Mumbai (AsiaNews) - "Sooner or later Narendra Modi's bluff will be called," said Fr Cedric Prakash, SJ, director of the Prashant Centre for Human Rights, Justice and Peace in Gujarat, as he spoke to AsiaNews about the Indian prime minister's recent statement in defence of religious freedom.
Modi's words "surely look good on paper, but many are wondering if he will actually 'walk his talk'," noted the clergyman after the prime minister told a Syro-Malabar gathering in Delhi that his government would give "equal respect to all religions".
"My government," the prime minister said, "will ensure that there is complete freedom of faith and that everyone has the undeniable right to retain or adopt the religion of his or her choice without coercion or undue influence. My government will not allow any religious group, belonging to the majority or the minority, to incite hatred against others, overtly or covertly. Mine will be a government that gives equal respect to all religions."
Many in India and around the world have praised Modi's statement. The prime minister, head of the right-wing Hindu nationalist Bharatiya Janata Party (BJP), had been criticised for not speaking out against recent attacks on churches in Deli and for failing to respond to concerns raised by US President Barack Obama over rising religious intolerance in India.

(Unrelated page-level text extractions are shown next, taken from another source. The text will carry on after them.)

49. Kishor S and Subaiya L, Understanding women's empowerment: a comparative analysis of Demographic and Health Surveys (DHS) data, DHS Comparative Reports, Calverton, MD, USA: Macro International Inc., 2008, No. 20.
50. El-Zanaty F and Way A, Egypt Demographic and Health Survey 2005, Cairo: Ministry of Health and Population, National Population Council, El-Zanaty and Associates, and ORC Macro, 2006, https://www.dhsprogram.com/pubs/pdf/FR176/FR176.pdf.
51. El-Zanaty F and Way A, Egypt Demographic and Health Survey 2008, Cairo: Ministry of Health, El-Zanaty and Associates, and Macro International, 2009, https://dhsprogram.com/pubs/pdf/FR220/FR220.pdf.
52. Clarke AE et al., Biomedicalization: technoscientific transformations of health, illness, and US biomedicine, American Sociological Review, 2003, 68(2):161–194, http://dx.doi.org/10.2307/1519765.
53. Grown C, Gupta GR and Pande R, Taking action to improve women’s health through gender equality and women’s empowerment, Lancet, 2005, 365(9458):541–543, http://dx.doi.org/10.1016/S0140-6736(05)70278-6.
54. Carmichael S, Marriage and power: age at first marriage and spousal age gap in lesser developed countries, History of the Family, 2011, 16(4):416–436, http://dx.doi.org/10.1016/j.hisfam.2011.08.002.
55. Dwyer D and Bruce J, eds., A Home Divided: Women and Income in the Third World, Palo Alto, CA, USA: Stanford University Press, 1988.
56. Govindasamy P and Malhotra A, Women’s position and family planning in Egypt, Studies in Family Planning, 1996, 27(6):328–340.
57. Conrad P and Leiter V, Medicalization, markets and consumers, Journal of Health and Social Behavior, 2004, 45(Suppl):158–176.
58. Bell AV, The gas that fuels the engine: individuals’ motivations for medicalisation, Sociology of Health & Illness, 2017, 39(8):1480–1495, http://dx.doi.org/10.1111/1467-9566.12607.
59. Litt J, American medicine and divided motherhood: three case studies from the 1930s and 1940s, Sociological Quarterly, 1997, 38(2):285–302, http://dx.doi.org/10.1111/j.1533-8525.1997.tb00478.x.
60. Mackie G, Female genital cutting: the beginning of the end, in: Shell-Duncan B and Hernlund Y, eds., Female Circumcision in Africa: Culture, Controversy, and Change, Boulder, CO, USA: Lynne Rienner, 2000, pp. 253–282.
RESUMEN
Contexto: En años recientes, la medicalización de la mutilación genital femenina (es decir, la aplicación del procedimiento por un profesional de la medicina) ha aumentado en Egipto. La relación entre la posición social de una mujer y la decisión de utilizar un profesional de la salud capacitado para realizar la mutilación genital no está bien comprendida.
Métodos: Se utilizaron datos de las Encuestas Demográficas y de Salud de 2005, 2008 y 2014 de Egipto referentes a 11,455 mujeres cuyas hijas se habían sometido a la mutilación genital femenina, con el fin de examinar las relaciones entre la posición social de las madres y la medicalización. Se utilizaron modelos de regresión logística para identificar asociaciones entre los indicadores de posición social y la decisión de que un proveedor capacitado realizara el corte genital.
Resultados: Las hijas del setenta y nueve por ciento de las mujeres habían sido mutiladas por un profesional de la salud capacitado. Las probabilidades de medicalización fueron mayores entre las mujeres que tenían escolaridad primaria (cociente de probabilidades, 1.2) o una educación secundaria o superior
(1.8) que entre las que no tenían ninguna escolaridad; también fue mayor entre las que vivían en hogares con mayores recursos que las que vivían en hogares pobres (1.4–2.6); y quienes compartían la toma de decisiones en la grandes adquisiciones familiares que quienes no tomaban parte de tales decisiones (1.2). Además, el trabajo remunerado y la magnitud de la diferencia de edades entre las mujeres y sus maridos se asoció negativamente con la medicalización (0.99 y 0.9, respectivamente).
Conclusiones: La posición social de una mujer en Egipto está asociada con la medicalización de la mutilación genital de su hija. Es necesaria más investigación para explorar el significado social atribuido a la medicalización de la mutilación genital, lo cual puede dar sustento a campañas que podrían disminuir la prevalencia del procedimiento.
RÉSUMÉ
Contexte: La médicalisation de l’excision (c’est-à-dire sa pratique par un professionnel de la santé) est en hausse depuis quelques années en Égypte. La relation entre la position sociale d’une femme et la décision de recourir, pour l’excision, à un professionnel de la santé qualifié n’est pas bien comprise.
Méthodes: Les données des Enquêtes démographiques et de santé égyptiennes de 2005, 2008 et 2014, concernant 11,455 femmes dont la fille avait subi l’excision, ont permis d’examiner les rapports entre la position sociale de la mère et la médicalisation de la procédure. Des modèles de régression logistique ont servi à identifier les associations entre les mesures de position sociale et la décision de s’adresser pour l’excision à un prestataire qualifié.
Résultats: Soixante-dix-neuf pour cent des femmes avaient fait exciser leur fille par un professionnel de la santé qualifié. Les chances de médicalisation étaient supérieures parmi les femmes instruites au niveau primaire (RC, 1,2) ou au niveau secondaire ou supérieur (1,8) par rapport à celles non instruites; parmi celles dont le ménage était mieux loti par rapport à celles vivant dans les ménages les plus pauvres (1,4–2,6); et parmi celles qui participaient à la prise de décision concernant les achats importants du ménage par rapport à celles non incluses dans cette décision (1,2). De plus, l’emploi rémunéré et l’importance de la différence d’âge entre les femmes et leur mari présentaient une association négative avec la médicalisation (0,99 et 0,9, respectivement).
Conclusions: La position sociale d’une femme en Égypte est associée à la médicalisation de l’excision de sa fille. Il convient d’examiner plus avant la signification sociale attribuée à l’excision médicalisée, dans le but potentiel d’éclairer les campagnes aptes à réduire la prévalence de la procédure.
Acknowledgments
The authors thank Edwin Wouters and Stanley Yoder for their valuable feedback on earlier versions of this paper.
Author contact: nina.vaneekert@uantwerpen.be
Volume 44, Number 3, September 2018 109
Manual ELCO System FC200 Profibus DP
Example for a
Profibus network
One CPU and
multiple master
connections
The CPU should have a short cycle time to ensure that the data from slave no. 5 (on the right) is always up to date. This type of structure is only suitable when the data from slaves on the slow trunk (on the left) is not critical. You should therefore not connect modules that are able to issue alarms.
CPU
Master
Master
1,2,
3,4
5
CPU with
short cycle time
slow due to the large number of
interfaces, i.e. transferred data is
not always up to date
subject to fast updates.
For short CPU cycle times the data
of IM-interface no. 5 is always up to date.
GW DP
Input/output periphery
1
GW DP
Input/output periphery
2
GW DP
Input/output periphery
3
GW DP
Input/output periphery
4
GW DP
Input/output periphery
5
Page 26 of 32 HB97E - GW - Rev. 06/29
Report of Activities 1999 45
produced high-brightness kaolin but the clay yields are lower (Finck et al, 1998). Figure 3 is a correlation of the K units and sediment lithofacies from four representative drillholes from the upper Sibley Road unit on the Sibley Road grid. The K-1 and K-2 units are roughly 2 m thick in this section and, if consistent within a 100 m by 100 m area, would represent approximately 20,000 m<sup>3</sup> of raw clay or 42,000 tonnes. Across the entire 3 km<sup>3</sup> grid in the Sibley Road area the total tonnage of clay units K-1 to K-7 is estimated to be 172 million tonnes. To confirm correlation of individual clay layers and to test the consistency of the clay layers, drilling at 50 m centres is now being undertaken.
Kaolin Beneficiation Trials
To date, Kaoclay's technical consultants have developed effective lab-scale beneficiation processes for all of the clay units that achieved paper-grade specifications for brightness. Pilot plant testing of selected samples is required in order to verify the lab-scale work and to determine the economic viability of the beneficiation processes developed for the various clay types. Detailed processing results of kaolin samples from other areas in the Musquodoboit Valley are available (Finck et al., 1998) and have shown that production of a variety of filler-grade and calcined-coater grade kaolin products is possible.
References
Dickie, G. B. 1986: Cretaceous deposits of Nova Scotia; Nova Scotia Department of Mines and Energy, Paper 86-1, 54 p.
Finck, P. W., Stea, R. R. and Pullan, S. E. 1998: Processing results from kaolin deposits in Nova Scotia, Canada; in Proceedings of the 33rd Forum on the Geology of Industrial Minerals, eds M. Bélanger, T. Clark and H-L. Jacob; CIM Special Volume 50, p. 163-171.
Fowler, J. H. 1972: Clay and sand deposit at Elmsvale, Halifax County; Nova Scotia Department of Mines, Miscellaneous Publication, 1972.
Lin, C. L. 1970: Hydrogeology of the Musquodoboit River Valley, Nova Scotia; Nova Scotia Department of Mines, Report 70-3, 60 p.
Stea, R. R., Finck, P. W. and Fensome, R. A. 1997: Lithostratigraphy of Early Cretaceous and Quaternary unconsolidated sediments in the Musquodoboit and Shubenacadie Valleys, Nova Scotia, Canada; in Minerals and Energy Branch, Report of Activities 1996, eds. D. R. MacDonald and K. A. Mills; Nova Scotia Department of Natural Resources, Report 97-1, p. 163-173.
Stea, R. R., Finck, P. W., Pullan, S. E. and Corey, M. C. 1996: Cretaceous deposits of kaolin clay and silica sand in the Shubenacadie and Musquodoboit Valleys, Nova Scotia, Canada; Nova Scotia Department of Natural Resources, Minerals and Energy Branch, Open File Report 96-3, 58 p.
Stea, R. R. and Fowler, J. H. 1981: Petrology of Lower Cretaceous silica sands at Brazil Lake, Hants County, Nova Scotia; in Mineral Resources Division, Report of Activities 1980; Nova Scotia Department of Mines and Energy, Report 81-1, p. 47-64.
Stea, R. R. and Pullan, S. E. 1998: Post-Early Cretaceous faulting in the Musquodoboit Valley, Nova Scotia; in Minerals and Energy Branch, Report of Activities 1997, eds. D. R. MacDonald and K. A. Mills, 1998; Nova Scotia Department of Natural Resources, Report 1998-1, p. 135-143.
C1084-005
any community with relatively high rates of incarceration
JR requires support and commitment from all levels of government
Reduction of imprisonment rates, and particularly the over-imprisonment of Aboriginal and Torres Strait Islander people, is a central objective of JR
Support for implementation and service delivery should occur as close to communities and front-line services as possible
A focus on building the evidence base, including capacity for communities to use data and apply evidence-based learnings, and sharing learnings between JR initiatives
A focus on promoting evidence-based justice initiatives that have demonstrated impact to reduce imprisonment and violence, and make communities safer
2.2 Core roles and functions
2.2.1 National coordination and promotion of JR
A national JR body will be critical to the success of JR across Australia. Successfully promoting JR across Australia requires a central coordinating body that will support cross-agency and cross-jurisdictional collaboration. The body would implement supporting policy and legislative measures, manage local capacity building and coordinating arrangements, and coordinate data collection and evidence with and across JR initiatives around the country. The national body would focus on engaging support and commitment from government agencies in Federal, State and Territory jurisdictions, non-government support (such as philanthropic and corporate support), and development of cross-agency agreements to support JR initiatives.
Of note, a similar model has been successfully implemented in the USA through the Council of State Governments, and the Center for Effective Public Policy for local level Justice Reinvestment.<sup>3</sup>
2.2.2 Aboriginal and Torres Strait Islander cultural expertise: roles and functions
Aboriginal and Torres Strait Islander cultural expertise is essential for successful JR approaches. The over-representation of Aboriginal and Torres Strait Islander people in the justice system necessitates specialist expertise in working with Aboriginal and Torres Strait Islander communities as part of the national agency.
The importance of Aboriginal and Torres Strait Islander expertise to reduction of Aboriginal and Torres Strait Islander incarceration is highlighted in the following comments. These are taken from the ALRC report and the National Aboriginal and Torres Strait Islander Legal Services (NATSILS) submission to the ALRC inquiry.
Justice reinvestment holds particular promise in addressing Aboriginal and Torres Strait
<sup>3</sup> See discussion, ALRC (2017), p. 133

However, Modi "was groomed and nurtured by the right-wing Hindu groups commonly referred to as Sangh Parivar," Fr Prakash said. "He is an integral part of them, shares their ideology and world view. It is they who catapulted him to power."
Sangh Parivar groups (which are close to the ruling BJP) believe in Hindutva, an ideology that advocates the creation the Hindu Rashtra, a country that is 100 per cent Hindu with no place for religious minorities.
In his youth, Modi was a member of the Rashtriya Swayamsevak Sangh (RSS), a paramilitary organisation that is part of the Sangh Parivar.
"At no point in his speech did he condemn or take a position against attacks on Christians and other minorities in India," said the Jesuit clergyman about Modi's words. "If he was serious he would first repeal the draconian and unconstitutional anti-conversion law that he introduced in Gujarat in 2003." At that time, Modi was chief minister in that state.
Speaking to The Times of India, Surendra Jain, joint general secretary of the Vishwa Hindu Parishad, another Sangh Parivar group, indirectly confirmed Fr Prakash's analysis.
"The Prime Minister did not say 'minorities' nor did he mention any particular religion," Jain explained. "The news traders are misreading his message to suit their agenda," he added.
Since he did not mention any names, "you have to see in what circumstances" Modi spoke. "The supposed attacks on churches have been going on for a while now but the PM never came out and spoke [about them]. He spoke only after the Delhi Police pointed out that 206 temples were attacked. He spoke on a day a temple was vandalized in the US."